Bank Customers To Benefit From New CharterConsumer Affairs
The move to formally improve the relationship between banks and their business customers is being welcomed by Consumer
Affairs Minister Peter McCardle.
After discussions between Mr McCardle and the Bankers' Association over the past three months, a Statement of Principles
has been developed to guide that relationship. Consisting of 13 principles, the Statement formally states what customers can
expect from their bank, and vice versa. It comes into effect on 1 June 1999.
"The aim is to minimise any perceived unfairness. Both banks and borrowers, especially businesses, will have greater
clarity about their responsibilities to each other. And customers will have better opportunities to seek redress if they think
their bank is not adhering to the Principles," Mr McCardle said.
"In future any business getting into financial difficulties should be given warning of a bank's concerns, and get the chance to
take remedial action. Equally, those customers will be expected to approach their bank if they are getting into trouble.

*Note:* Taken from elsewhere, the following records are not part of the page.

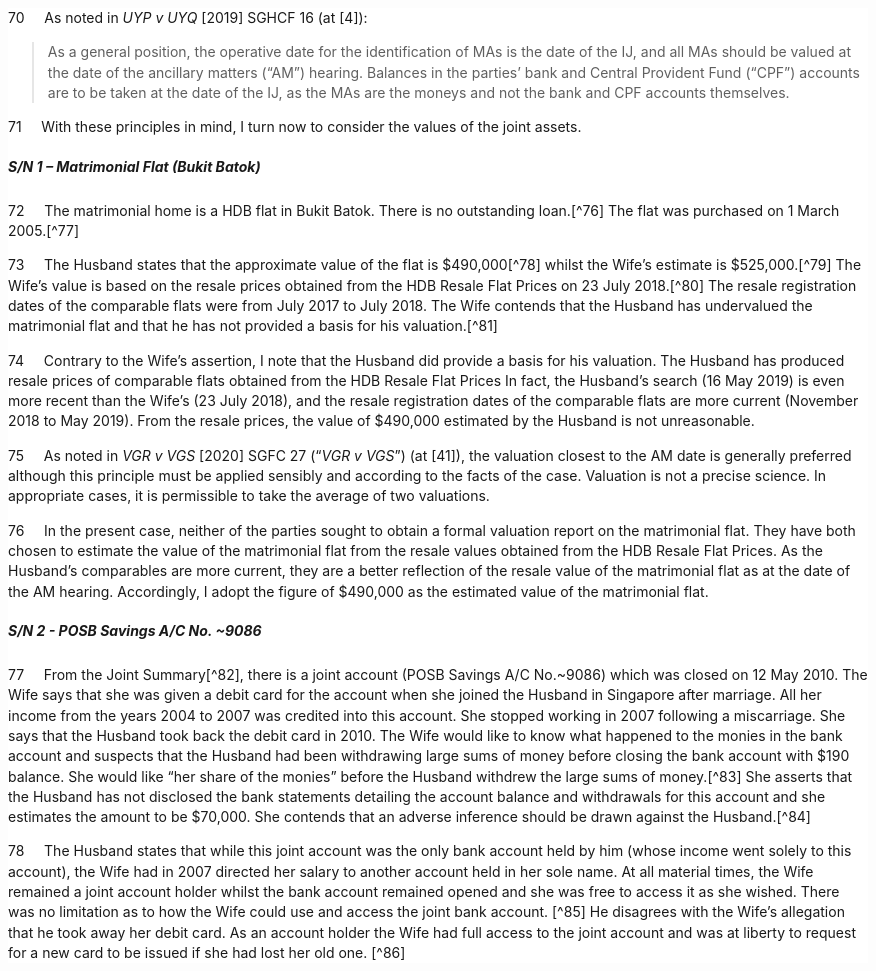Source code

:   
  

70     As noted in _UYP v UYQ_ <span class="citation">\[2019\] SGHCF 16</span> (at \[4\]):

> As a general position, the operative date for the identification of MAs is the date of the IJ, and all MAs should be valued at the date of the ancillary matters (“AM”) hearing. Balances in the parties’ bank and Central Provident Fund (“CPF”) accounts are to be taken at the date of the IJ, as the MAs are the moneys and not the bank and CPF accounts themselves.

71     With these principles in mind, I turn now to consider the values of the joint assets.

##### S/N 1 – Matrimonial Flat (Bukit Batok)

72     The matrimonial home is a HDB flat in Bukit Batok. There is no outstanding loan.[^76] The flat was purchased on 1 March 2005.[^77]

73     The Husband states that the approximate value of the flat is $490,000[^78] whilst the Wife’s estimate is $525,000.[^79] The Wife’s value is based on the resale prices obtained from the HDB Resale Flat Prices on 23 July 2018.[^80] The resale registration dates of the comparable flats were from July 2017 to July 2018. The Wife contends that the Husband has undervalued the matrimonial flat and that he has not provided a basis for his valuation.[^81]

74     Contrary to the Wife’s assertion, I note that the Husband did provide a basis for his valuation. The Husband has produced resale prices of comparable flats obtained from the HDB Resale Flat Prices In fact, the Husband’s search (16 May 2019) is even more recent than the Wife’s (23 July 2018), and the resale registration dates of the comparable flats are more current (November 2018 to May 2019). From the resale prices, the value of $490,000 estimated by the Husband is not unreasonable.

75     As noted in _VGR v VGS_ <span class="citation">\[2020\] SGFC 27</span> (“_VGR v VGS_”) (at \[41\]), the valuation closest to the AM date is generally preferred although this principle must be applied sensibly and according to the facts of the case. Valuation is not a precise science. In appropriate cases, it is permissible to take the average of two valuations.

76     In the present case, neither of the parties sought to obtain a formal valuation report on the matrimonial flat. They have both chosen to estimate the value of the matrimonial flat from the resale values obtained from the HDB Resale Flat Prices. As the Husband’s comparables are more current, they are a better reflection of the resale value of the matrimonial flat as at the date of the AM hearing. Accordingly, I adopt the figure of $490,000 as the estimated value of the matrimonial flat.

##### S/N 2 - POSB Savings A/C No. ~9086

77     From the Joint Summary[^82], there is a joint account (POSB Savings A/C No.~9086) which was closed on 12 May 2010. The Wife says that she was given a debit card for the account when she joined the Husband in Singapore after marriage. All her income from the years 2004 to 2007 was credited into this account. She stopped working in 2007 following a miscarriage. She says that the Husband took back the debit card in 2010. The Wife would like to know what happened to the monies in the bank account and suspects that the Husband had been withdrawing large sums of money before closing the bank account with $190 balance. She would like “her share of the monies” before the Husband withdrew the large sums of money.[^83] She asserts that the Husband has not disclosed the bank statements detailing the account balance and withdrawals for this account and she estimates the amount to be $70,000. She contends that an adverse inference should be drawn against the Husband.[^84]

78     The Husband states that while this joint account was the only bank account held by him (whose income went solely to this account), the Wife had in 2007 directed her salary to another account held in her sole name. At all material times, the Wife remained a joint account holder whilst the bank account remained opened and she was free to access it as she wished. There was no limitation as to how the Wife could use and access the joint bank account. [^85] He disagrees with the Wife’s allegation that he took away her debit card. As an account holder the Wife had full access to the joint account and was at liberty to request for a new card to be issued if she had lost her old one. [^86]
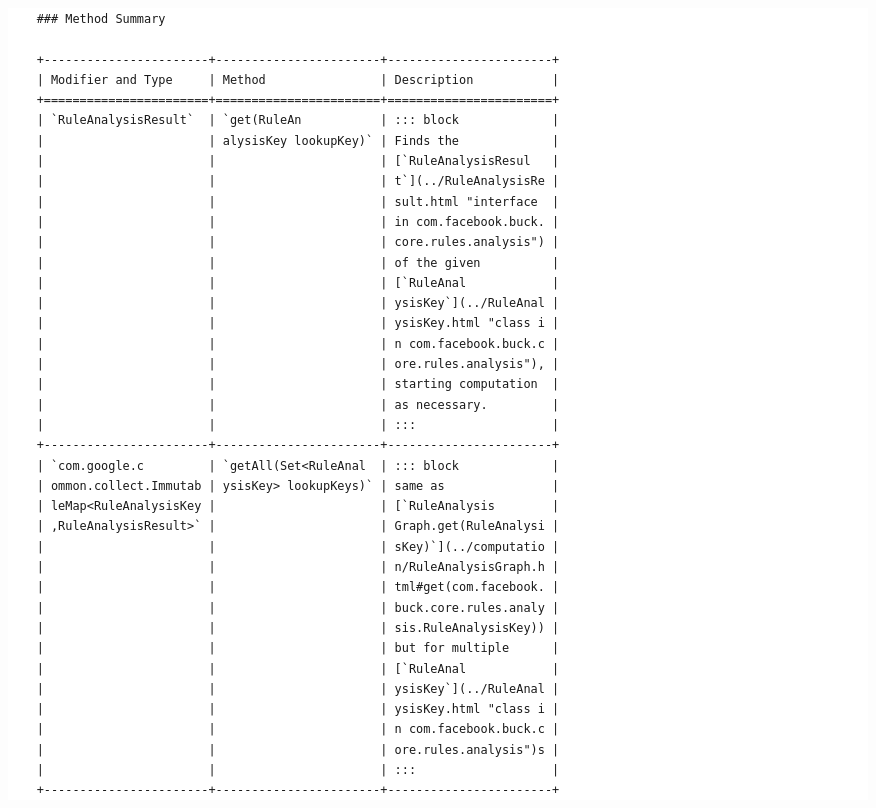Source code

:         ### Method Summary

        +-----------------------+-----------------------+-----------------------+
        | Modifier and Type     | Method                | Description           |
        +=======================+=======================+=======================+
        | `RuleAnalysisResult`  | `get​(RuleAn           | ::: block             |
        |                       | alysisKey lookupKey)` | Finds the             |
        |                       |                       | [`RuleAnalysisResul   |
        |                       |                       | t`](../RuleAnalysisRe |
        |                       |                       | sult.html "interface  |
        |                       |                       | in com.facebook.buck. |
        |                       |                       | core.rules.analysis") |
        |                       |                       | of the given          |
        |                       |                       | [`RuleAnal            |
        |                       |                       | ysisKey`](../RuleAnal |
        |                       |                       | ysisKey.html "class i |
        |                       |                       | n com.facebook.buck.c |
        |                       |                       | ore.rules.analysis"), |
        |                       |                       | starting computation  |
        |                       |                       | as necessary.         |
        |                       |                       | :::                   |
        +-----------------------+-----------------------+-----------------------+
        | `com.google.c         | `getAll​(Set<RuleAnal  | ::: block             |
        | ommon.collect.Immutab | ysisKey> lookupKeys)` | same as               |
        | leMap<RuleAnalysisKey |                       | [`RuleAnalysis        |
        | ,​RuleAnalysisResult>` |                       | Graph.get(RuleAnalysi |
        |                       |                       | sKey)`](../computatio |
        |                       |                       | n/RuleAnalysisGraph.h |
        |                       |                       | tml#get(com.facebook. |
        |                       |                       | buck.core.rules.analy |
        |                       |                       | sis.RuleAnalysisKey)) |
        |                       |                       | but for multiple      |
        |                       |                       | [`RuleAnal            |
        |                       |                       | ysisKey`](../RuleAnal |
        |                       |                       | ysisKey.html "class i |
        |                       |                       | n com.facebook.buck.c |
        |                       |                       | ore.rules.analysis")s |
        |                       |                       | :::                   |
        +-----------------------+-----------------------+-----------------------+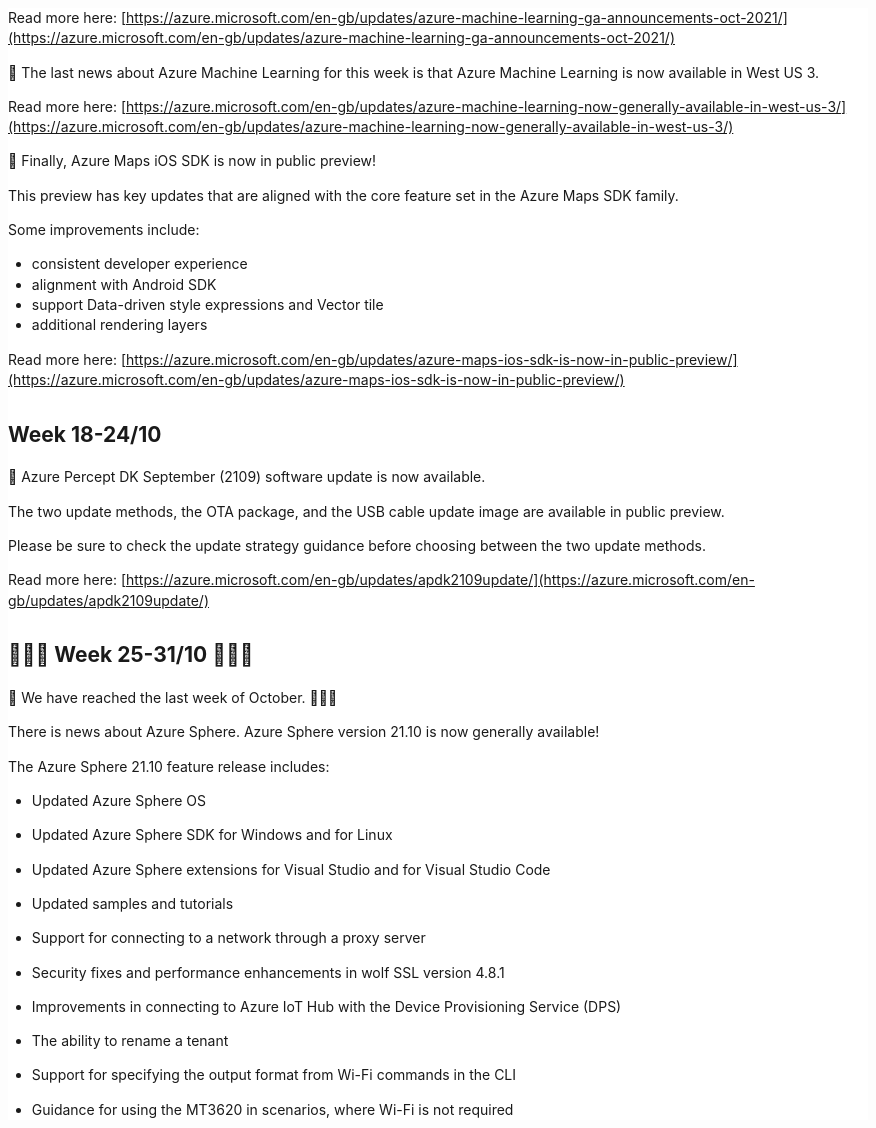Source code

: Read more here:  [https://azure.microsoft.com/en-gb/updates/azure-machine-learning-ga-announcements-oct-2021/](https://azure.microsoft.com/en-gb/updates/azure-machine-learning-ga-announcements-oct-2021/) 

🔸 The last news about Azure Machine Learning for this week is that Azure Machine Learning is now available in West US 3.

Read more here:  [https://azure.microsoft.com/en-gb/updates/azure-machine-learning-now-generally-available-in-west-us-3/](https://azure.microsoft.com/en-gb/updates/azure-machine-learning-now-generally-available-in-west-us-3/) 

🔸 Finally, Azure Maps iOS SDK is now in public preview!

This preview has key updates that are aligned with the core feature set in the Azure Maps SDK family.

Some improvements include:

- consistent developer experience
- alignment with Android SDK
- support Data-driven style expressions and Vector tile
- additional rendering layers

Read more here:  [https://azure.microsoft.com/en-gb/updates/azure-maps-ios-sdk-is-now-in-public-preview/](https://azure.microsoft.com/en-gb/updates/azure-maps-ios-sdk-is-now-in-public-preview/) 

## Week 18-24/10
🔸 Azure Percept DK September (2109) software update is now available.

The two update methods, the OTA package, and the USB cable update image are available in public preview.

Please be sure to check the update strategy guidance before choosing between the two update methods.

Read more here:  [https://azure.microsoft.com/en-gb/updates/apdk2109update/](https://azure.microsoft.com/en-gb/updates/apdk2109update/) 

## 🎃🎃🎃 Week 25-31/10 🎃🎃🎃
🔸 We have reached the last week of October.  👻👻👻

There is news about Azure Sphere. Azure Sphere version 21.10 is now generally available!

The Azure Sphere 21.10 feature release includes: 

- Updated Azure Sphere OS
- Updated Azure Sphere SDK for Windows and for Linux
- Updated Azure Sphere extensions for Visual Studio and for Visual Studio Code
- Updated samples and tutorials

- Support for connecting to a network through a proxy server
- Security fixes and performance enhancements in wolf SSL version 4.8.1
- Improvements in connecting to Azure IoT Hub with the Device Provisioning Service (DPS)
- The ability to rename a tenant
- Support for specifying the output format from Wi-Fi commands in the CLI
- Guidance for using the MT3620 in scenarios, where Wi-Fi is not required
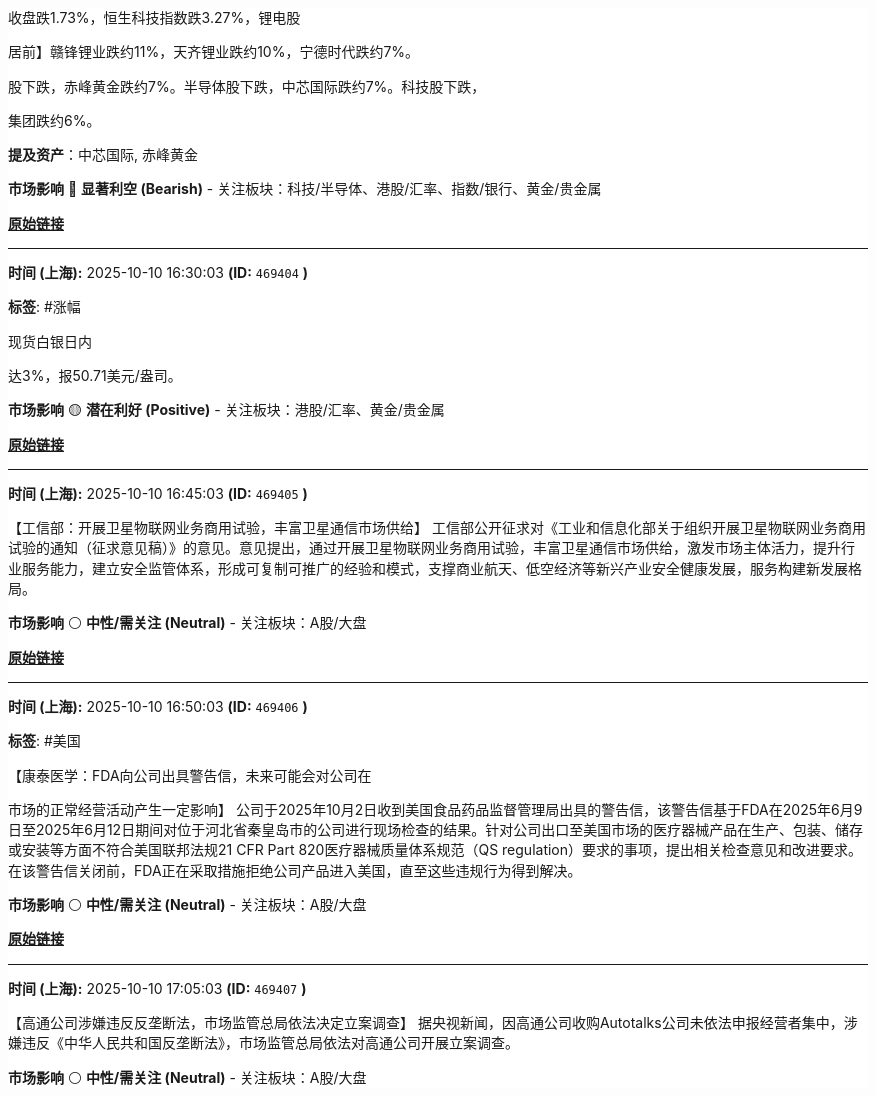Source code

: 收盘跌1.73%，恒生科技指数跌3.27%，锂电股

居前】赣锋锂业跌约11%，天齐锂业跌约10%，宁德时代跌约7%。

股下跌，赤峰黄金跌约7%。半导体股下跌，中芯国际跌约7%。科技股下跌，

集团跌约6%。

**提及资产**：中芯国际, 赤峰黄金

**市场影响** 🔴 **显著利空 (Bearish)** - 关注板块：科技/半导体、港股/汇率、指数/银行、黄金/贵金属

**[原始链接](https://t.me/FinanceNewsDaily/469403)**

---
**时间 (上海):** 2025-10-10 16:30:03 **(ID:** `469404` **)**

**标签**: #涨幅

现货白银日内

达3%，报50.71美元/盎司。

**市场影响** 🟡 **潜在利好 (Positive)** - 关注板块：港股/汇率、黄金/贵金属

**[原始链接](https://t.me/FinanceNewsDaily/469404)**

---
**时间 (上海):** 2025-10-10 16:45:03 **(ID:** `469405` **)**

【工信部：开展卫星物联网业务商用试验，丰富卫星通信市场供给】
工信部公开征求对《工业和信息化部关于组织开展卫星物联网业务商用试验的通知（征求意见稿）》的意见。意见提出，通过开展卫星物联网业务商用试验，丰富卫星通信市场供给，激发市场主体活力，提升行业服务能力，建立安全监管体系，形成可复制可推广的经验和模式，支撑商业航天、低空经济等新兴产业安全健康发展，服务构建新发展格局。

**市场影响** ⚪ **中性/需关注 (Neutral)** - 关注板块：A股/大盘

**[原始链接](https://t.me/FinanceNewsDaily/469405)**

---
**时间 (上海):** 2025-10-10 16:50:03 **(ID:** `469406` **)**

**标签**: #美国

【康泰医学：FDA向公司出具警告信，未来可能会对公司在

市场的正常经营活动产生一定影响】
公司于2025年10月2日收到美国食品药品监督管理局出具的警告信，该警告信基于FDA在2025年6月9日至2025年6月12日期间对位于河北省秦皇岛市的公司进行现场检查的结果。针对公司出口至美国市场的医疗器械产品在生产、包装、储存或安装等方面不符合美国联邦法规21 CFR Part 820医疗器械质量体系规范（QS regulation）要求的事项，提出相关检查意见和改进要求。在该警告信关闭前，FDA正在采取措施拒绝公司产品进入美国，直至这些违规行为得到解决。

**市场影响** ⚪ **中性/需关注 (Neutral)** - 关注板块：A股/大盘

**[原始链接](https://t.me/FinanceNewsDaily/469406)**

---
**时间 (上海):** 2025-10-10 17:05:03 **(ID:** `469407` **)**

【高通公司涉嫌违反反垄断法，市场监管总局依法决定立案调查】
据央视新闻，因高通公司收购Autotalks公司未依法申报经营者集中，涉嫌违反《中华人民共和国反垄断法》，市场监管总局依法对高通公司开展立案调查。

**市场影响** ⚪ **中性/需关注 (Neutral)** - 关注板块：A股/大盘
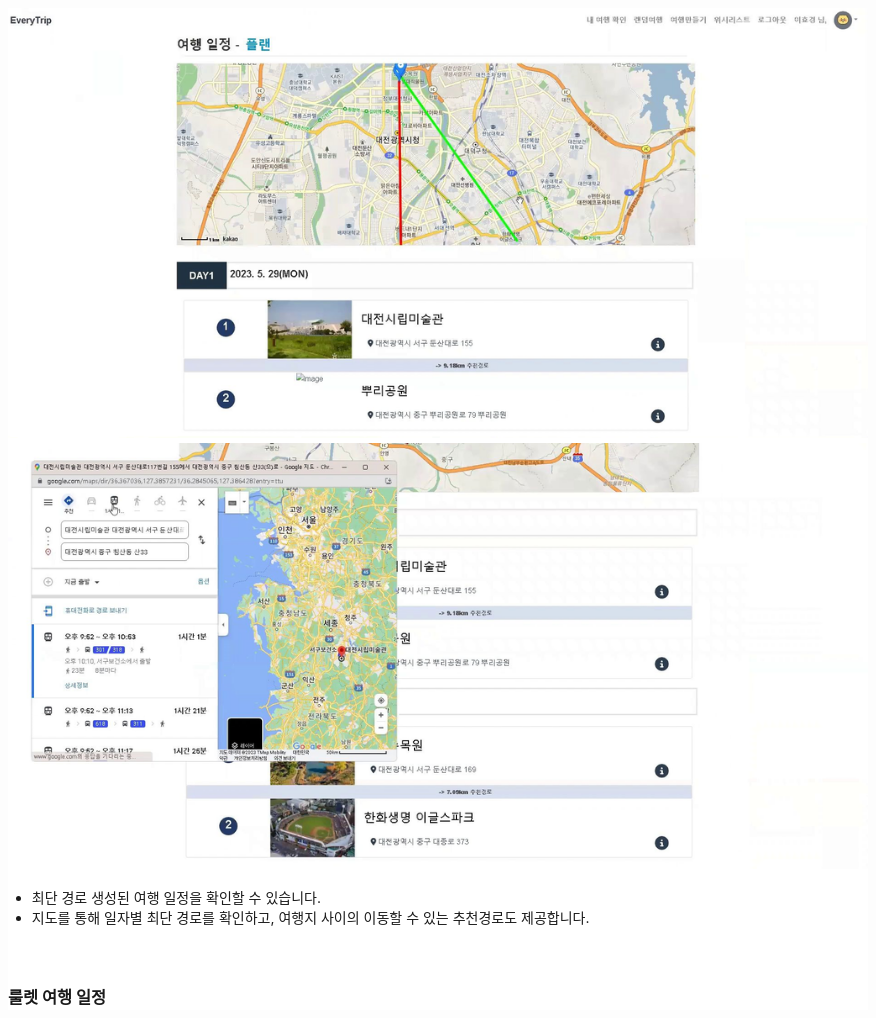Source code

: ![image-9.png](./data/image-9.png)
![image-10.png](./data/image-10.png)
- 최단 경로 생성된 여행 일정을 확인할 수 있습니다.
- 지도를 통해 일자별 최단 경로를 확인하고, 여행지 사이의 이동할 수 있는 추천경로도 제공합니다.
<br/>

### 룰렛 여행 일정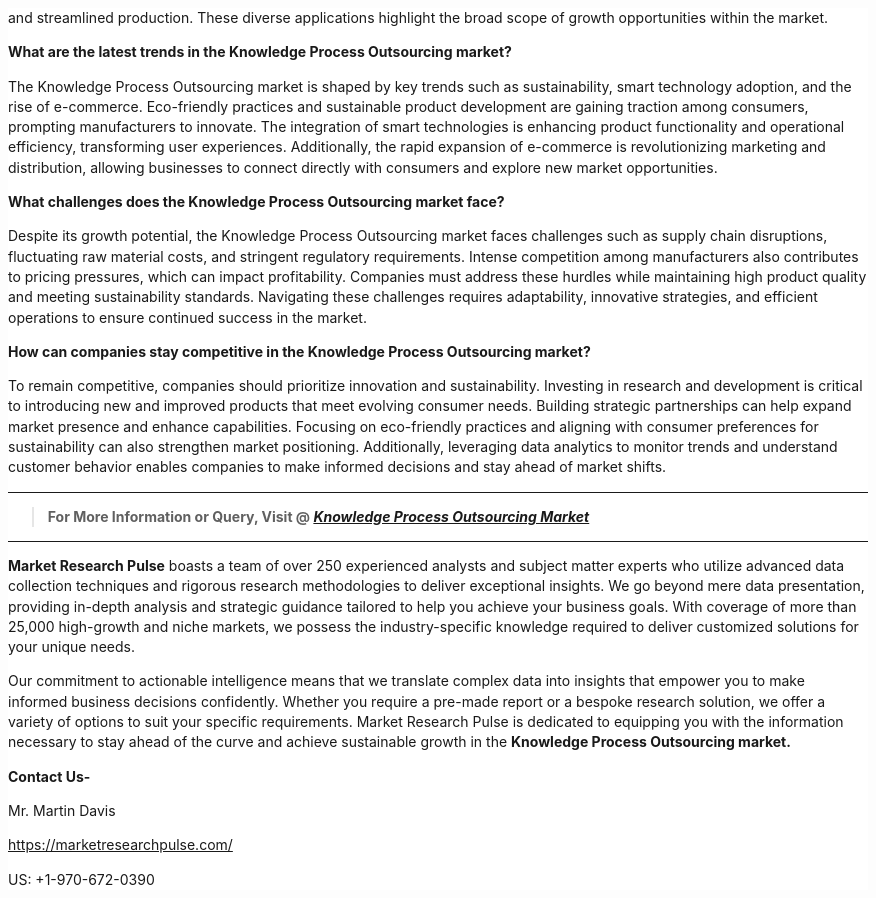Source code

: and streamlined production. These diverse applications highlight the broad scope of growth opportunities within the market.</p><p><strong>What are the latest trends in the Knowledge Process Outsourcing market?</strong></p><p>The Knowledge Process Outsourcing market is shaped by key trends such as sustainability, smart technology adoption, and the rise of e-commerce. Eco-friendly practices and sustainable product development are gaining traction among consumers, prompting manufacturers to innovate. The integration of smart technologies is enhancing product functionality and operational efficiency, transforming user experiences. Additionally, the rapid expansion of e-commerce is revolutionizing marketing and distribution, allowing businesses to connect directly with consumers and explore new market opportunities.</p><p><strong>What challenges does the Knowledge Process Outsourcing market face?</strong></p><p>Despite its growth potential, the Knowledge Process Outsourcing market faces challenges such as supply chain disruptions, fluctuating raw material costs, and stringent regulatory requirements. Intense competition among manufacturers also contributes to pricing pressures, which can impact profitability. Companies must address these hurdles while maintaining high product quality and meeting sustainability standards. Navigating these challenges requires adaptability, innovative strategies, and efficient operations to ensure continued success in the market.</p><p><strong>How can companies stay competitive in the Knowledge Process Outsourcing market?</strong></p><p>To remain competitive, companies should prioritize innovation and sustainability. Investing in research and development is critical to introducing new and improved products that meet evolving consumer needs. Building strategic partnerships can help expand market presence and enhance capabilities. Focusing on eco-friendly practices and aligning with consumer preferences for sustainability can also strengthen market positioning. Additionally, leveraging data analytics to monitor trends and understand customer behavior enables companies to make informed decisions and stay ahead of market shifts.</p><hr /><blockquote><p><strong>For More Information or Query, Visit @&nbsp;<em><a href="https://marketresearchpulse.com/report/88173/knowledge-process-outsourcing-market?utm_source=Linkedin&utm_medium=0111">Knowledge Process Outsourcing Market</a></em></strong></p></blockquote><hr /><p><strong>Market Research Pulse</strong> boasts a team of over 250 experienced analysts and subject matter experts who utilize advanced data collection techniques and rigorous research methodologies to deliver exceptional insights. We go beyond mere data presentation, providing in-depth analysis and strategic guidance tailored to help you achieve your business goals. With coverage of more than 25,000 high-growth and niche markets, we possess the industry-specific knowledge required to deliver customized solutions for your unique needs.</p><p>Our commitment to actionable intelligence means that we translate complex data into insights that empower you to make informed business decisions confidently. Whether you require a pre-made report or a bespoke research solution, we offer a variety of options to suit your specific requirements. Market Research Pulse is dedicated to equipping you with the information necessary to stay ahead of the curve and achieve sustainable growth in the <strong>Knowledge Process Outsourcing market.</strong></p><p><strong>Contact Us-</strong></p><p>Mr. Martin Davis</p><p>https://marketresearchpulse.com/</p><p>US: +1-970-672-0390</p>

So the
new guidelines are in everyone's best interest.
"The Principles are based on similar sets of principles in the UK.
"If a business customer acts diligently and in good faith, the Statement of Principles will see them being treated fairly by the
bank, which would have an obligation to work with them to examine viable rescue operations," Mr McCardle said.
Specifically, the Statement of Principles will require banks to:
- tell customers in writing of any concerns about a business, giving reasons
- make it clear what the business customer needs to do to avoid recovery action
- support attempts to rescue a business
- inform business customers in writing of the terms of the facilities they provide, for example borrowing, and any changes to
- apply the Code of Banking Practice to business customers
The principles are to be reviewed in two years' time, when comments will be sought from the public.